### Text excerpt

***

Here, by combining experimental and computational studies, we present evidence of a pressure-induced ferroelectric-like transition in defect antiperovskites Hg3Te2X2 (X = Cl and Br) at moderate pressures (10.5–17.5 GPa). Moreover, we find further compression leads to a transition to polar and metallic states. Our findings not only present rare but unambiguous examples of a direct nonpolar-to-polar transition promoted by hydrostatic pressure, but also open a door to explore new ferroelectric/multiferroic materials by employing external pressure.

Antiperovskite, is a structure similar to the perovskite structure with inverted cations and anions. The known examples of inorganic materials with antiperovskite structure include alkali metal-rich compounds Li3OX (X = Cl, Br)26,27, carbides such as Mn3GaC28 and defect antiperovskites K2Se2O3 (ref. 29), Fe2SeO30, and Cs3Sb2I9 (ref.31). In comparison with the conventional ferroelectric perovskites, the pressure behavior of antiperovskites remains poorly explored32,33,34. The ambient-pressure phases of antiperovskites are typically robust and stable in a wide pressure range (e.g., Na3OBr (ref. 34)). In addition, a few organic–inorganic antiperovskites have recently been reported. For example, [(CH3)3NH]3(MnBr3)(MnBr4) shows a ferroelectric-to-paraelectric transition at a high temperature of 458 K at ambient pressure35. In contrast to the inorganic antiperovskites, this type of framework can easily collapse under moderate pressures.

***

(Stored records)
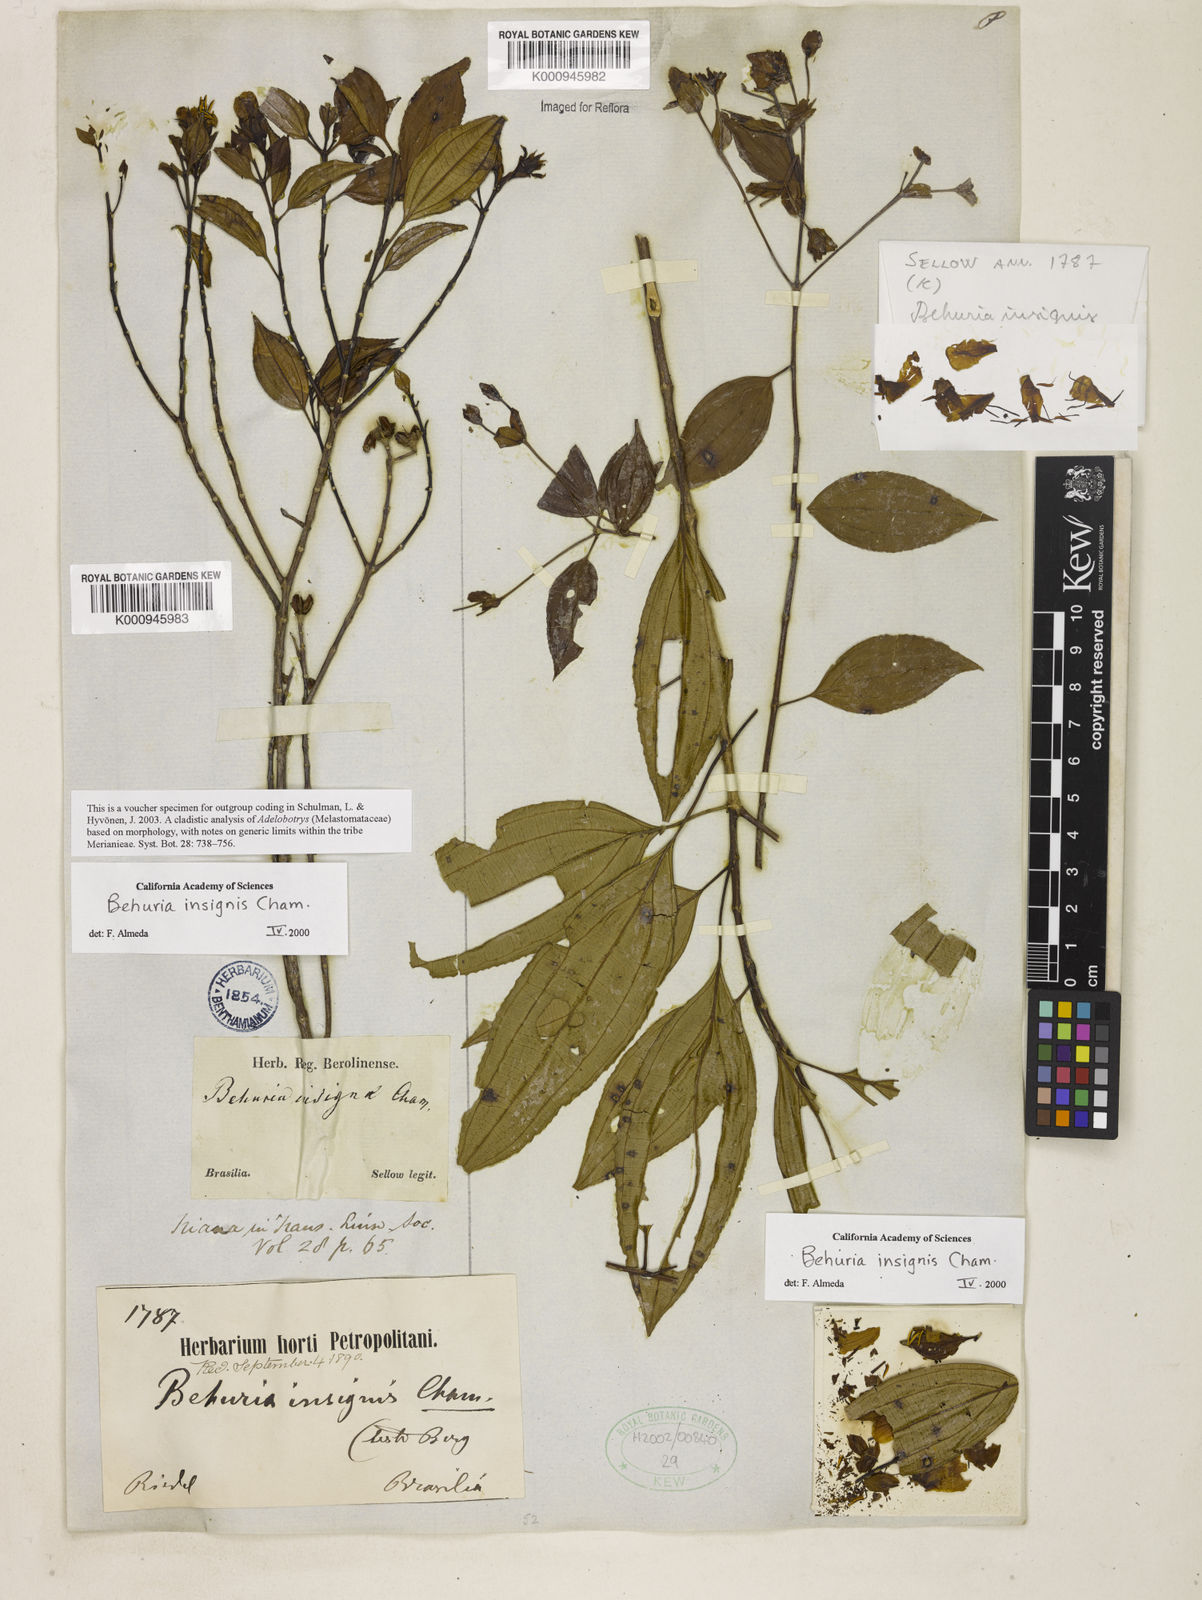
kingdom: Plantae
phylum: Tracheophyta
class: Magnoliopsida
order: Myrtales
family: Melastomataceae
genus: Huberia
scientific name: Huberia insignis
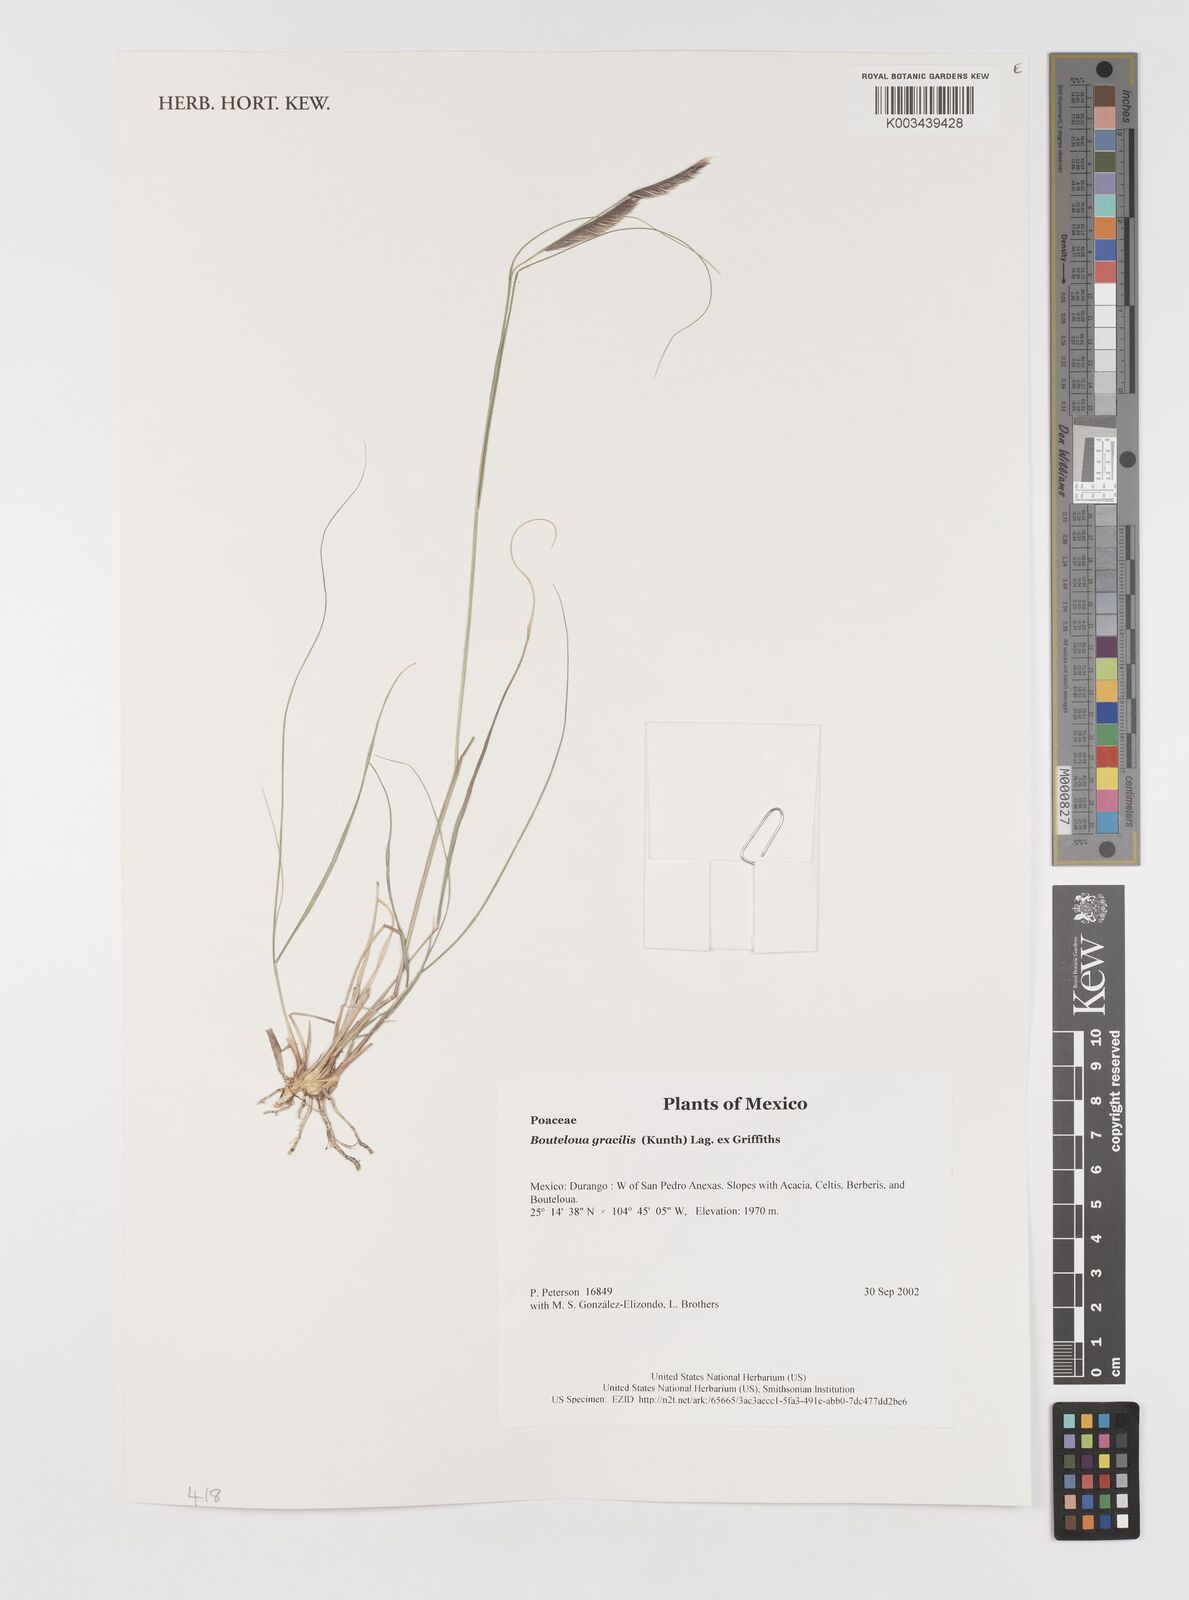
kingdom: Plantae
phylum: Tracheophyta
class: Liliopsida
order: Poales
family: Poaceae
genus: Bouteloua
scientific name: Bouteloua aristidoides
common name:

***

### Written exercise 1
Write out the section of the antiperovskite passage that begins at the words "Here, by combining" and ends after the words "employing external pressure.".
### Written exercise 2
Write what comes next in the antiperovskite passage, picking up after its final sentence.
The items have no role in any of this work.

### Answer 1
Here, by combining experimental and computational studies, we present evidence of a pressure-induced ferroelectric-like transition in defect antiperovskites Hg3Te2X2 (X = Cl and Br) at moderate pressures (10.5–17.5 GPa). Moreover, we find further compression leads to a transition to polar and metallic states. Our findings not only present rare but unambiguous examples of a direct nonpolar-to-polar transition promoted by hydrostatic pressure, but also open a door to explore new ferroelectric/multiferroic materials by employing external pressure.

### Answer 2
Mercury chalcohalides, Hg3Te2X2 (X = Cl, Br) are wide band gap semiconductors (Eg ~2.5 eV) at ambient pressure, and they belong to a chiral noncentrosymmetric, nonpolar space group I213 (point group 23). Their three-dimensional (3-D) structure can be regarded as antiperovskite type with ordered mercury vacancies36. They have potential applications in hard radiation detectors, piezoelectric, and nonlinear devices, but so far not in ferroelectrics37,38.

In this work, using synchrotron XRD on both single crystal and powder samples of defect antiperovskites Hg3Te2X2 (X = Cl, Br), we observe a pressure-induced direct ferroelectric-like transition to a polar space group R3 (point group C3). Moreover, we found the critical pressure of the transition is highly sensitive to hydrostatic environments. The polar phase of Hg3Te2Br2 initially maintains its semiconducting property after the phase transition, and with further compression, we observe a complete band gap closure and a semiconductor-to-metal transition at 42.3 GPa. Hence, a polar metal is observed at high density at room temperature. Density functional theory (DFT) calculations reveal the phase transition is a direct consequence of the softening (negative frequency at high pressure) of the polar phonon mode Γ4 under pressure, consistent with group theory analysis that shows I213 to R3 is a proper ferroelectric phase transition.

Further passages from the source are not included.